Segment Start: READING TEXT

# PowrMax rear PTO picture, please



## MAKsys (Aug 25, 2014)

The small tab on the rear PTO on my PowrMax that keeps the magnet from spinning around broke off (which ripped the wiring out of the magnet). I've found a shop that will re-weld the tab and re-wind the magnet.

Problem is, I'm not sure how this is supposed to 'look' (I never paid that much attention before it broke). I talked to a mechanic at a local shop that said it should be 'pinned' to keep it from rotating - I don't see anything it should be pinned to?

If someone could snap a picture, I would really appreciate it.


----------



## MAKsys (Aug 25, 2014)

Looking at an exploded view drawing in another thread, it looks like items 26-29 are the mechanism that is supposed to secure the tab (but doesn't show what they are attached to). Looking at my tractor, there is an empty bolt hole in the side of the frame, that pretty well lines up with the PTO - can someone confirm this is what I'm looking for?

How rigidly should this be attached? My guess is the PO rigged something that fell out / broke.

Thanks


----------



## skunkhome (Nov 30, 2008)

Segment End: READING TEXT
Segment Start: SUPPLIED DATA

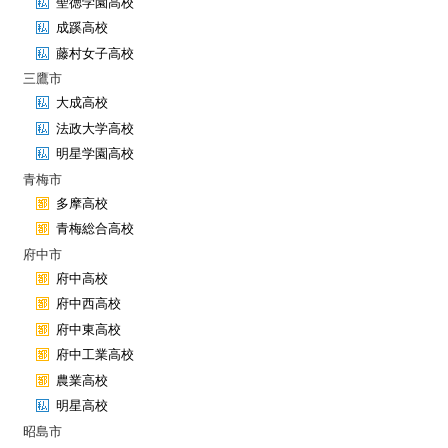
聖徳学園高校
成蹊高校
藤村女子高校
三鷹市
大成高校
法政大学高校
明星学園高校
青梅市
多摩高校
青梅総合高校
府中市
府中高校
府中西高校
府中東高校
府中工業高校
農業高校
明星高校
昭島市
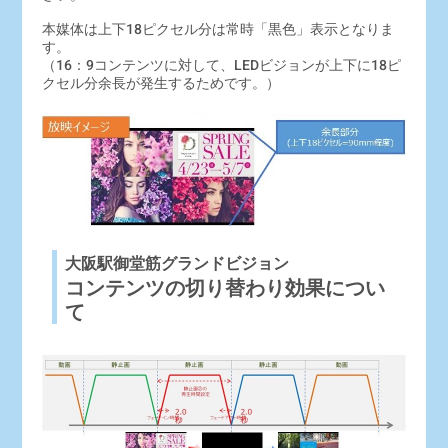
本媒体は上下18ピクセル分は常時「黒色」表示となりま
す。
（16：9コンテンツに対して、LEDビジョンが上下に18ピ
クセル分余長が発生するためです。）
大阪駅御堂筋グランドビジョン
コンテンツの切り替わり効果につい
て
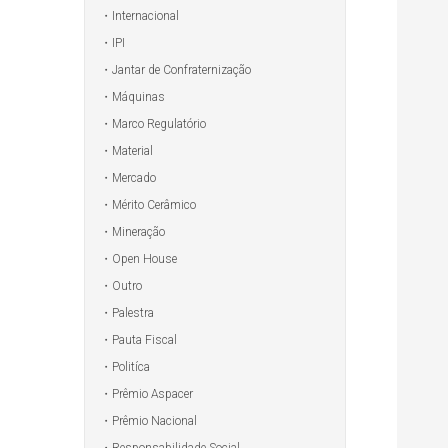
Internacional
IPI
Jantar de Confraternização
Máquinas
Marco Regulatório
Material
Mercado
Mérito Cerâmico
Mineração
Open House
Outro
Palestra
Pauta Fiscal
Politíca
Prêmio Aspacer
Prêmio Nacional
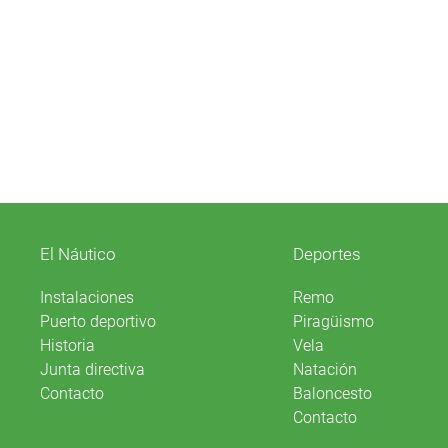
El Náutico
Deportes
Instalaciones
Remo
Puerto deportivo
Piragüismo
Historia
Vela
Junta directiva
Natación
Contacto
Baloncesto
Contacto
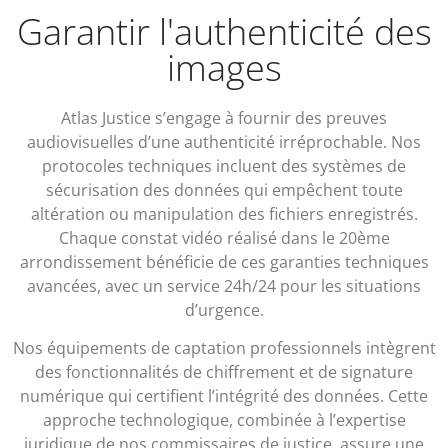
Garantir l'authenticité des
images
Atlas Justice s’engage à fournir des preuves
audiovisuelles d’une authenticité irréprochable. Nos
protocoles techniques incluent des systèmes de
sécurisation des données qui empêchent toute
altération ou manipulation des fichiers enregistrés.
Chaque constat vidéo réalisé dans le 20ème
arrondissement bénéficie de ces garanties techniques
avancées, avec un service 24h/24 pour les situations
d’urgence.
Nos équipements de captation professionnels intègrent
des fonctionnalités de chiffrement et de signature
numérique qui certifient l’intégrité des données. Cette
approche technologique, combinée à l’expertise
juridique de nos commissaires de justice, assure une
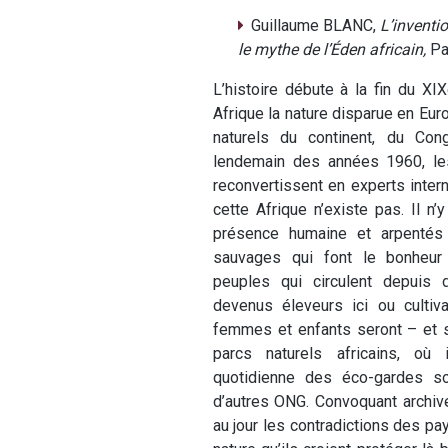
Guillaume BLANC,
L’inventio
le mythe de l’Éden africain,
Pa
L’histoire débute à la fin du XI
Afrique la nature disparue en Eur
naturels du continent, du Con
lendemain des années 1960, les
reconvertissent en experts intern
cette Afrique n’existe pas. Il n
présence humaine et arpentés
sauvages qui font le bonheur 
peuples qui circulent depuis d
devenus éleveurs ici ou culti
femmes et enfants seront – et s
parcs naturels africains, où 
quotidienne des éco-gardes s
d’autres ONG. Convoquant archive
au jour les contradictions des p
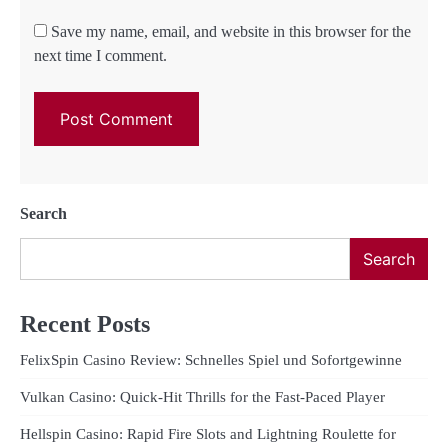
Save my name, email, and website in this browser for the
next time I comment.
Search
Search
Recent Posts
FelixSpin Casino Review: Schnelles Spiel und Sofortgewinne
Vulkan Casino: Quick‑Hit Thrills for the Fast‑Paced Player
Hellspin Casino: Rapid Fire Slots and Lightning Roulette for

Segment End: SUPPLIED DATA
Segment Start: SUPPLIED DATA

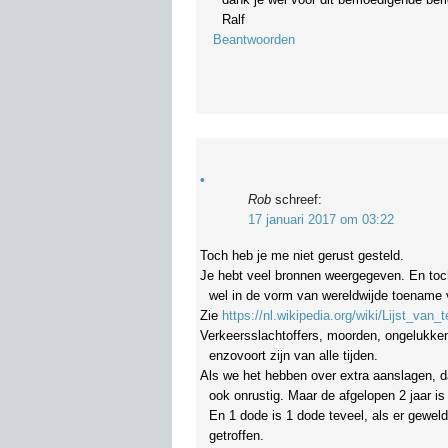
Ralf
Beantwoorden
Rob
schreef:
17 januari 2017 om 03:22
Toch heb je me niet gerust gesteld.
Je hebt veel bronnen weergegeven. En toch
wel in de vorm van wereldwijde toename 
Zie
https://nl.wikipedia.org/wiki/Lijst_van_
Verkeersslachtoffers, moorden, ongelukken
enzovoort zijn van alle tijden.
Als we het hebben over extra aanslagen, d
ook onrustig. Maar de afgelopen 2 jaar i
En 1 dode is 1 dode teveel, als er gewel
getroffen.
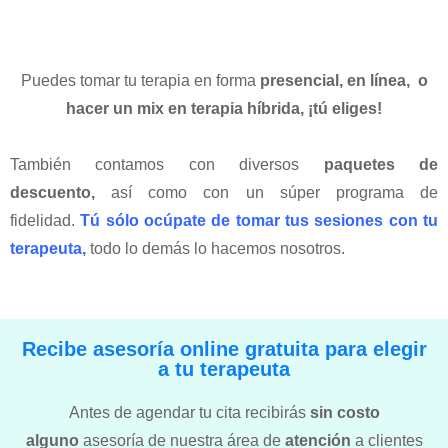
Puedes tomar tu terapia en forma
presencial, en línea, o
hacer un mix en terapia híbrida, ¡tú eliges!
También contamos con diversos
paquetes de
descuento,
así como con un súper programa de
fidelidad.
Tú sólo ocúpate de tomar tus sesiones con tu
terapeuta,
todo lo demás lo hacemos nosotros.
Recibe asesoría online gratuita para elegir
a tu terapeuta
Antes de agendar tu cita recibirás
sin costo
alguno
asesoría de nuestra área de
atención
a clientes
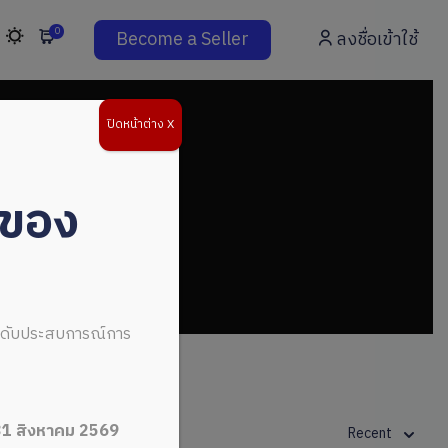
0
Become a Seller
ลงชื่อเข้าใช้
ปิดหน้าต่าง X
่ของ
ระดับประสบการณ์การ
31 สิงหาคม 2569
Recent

Segment End: SUPPLIED DATA

REQUEST 1
Extract every line of the entries above that contains the string "techniques".
REQUEST 2
Carry on the forum thread about the PowrMax rear PTO from the point where it stops.

TASK ANSWER 1
protocoles techniques incluent des systèmes de
arrondissement bénéficie de ces garanties techniques

TASK ANSWER 2
Oh! It took a while for the light to come on. The electro magnet in the electric clutch is spinning. If I am not mistaken there should be a chain link and a small l shaped bracket and a point of attachment on the tractor frame to the right hand side of the clutch. Do you have photos? Unfortunately I don't have a Powermax so I can't send a photo.


----------



## MAKsys (Aug 25, 2014)

Looking at the exploded-view diagram, I thought that might be a chain-link. Unfortunately, all of it is missing (bracket, link and bolt) on mine. I know mine wasn't able to rotate all the way around (before the tab broke off). I think the tab didn't clear the frame - which still allowed it to spin at least a third of the way around.

I should get the re-wound magnet back this week. I guess I'll rig some means of holding the tab in place - maybe an eye bolt.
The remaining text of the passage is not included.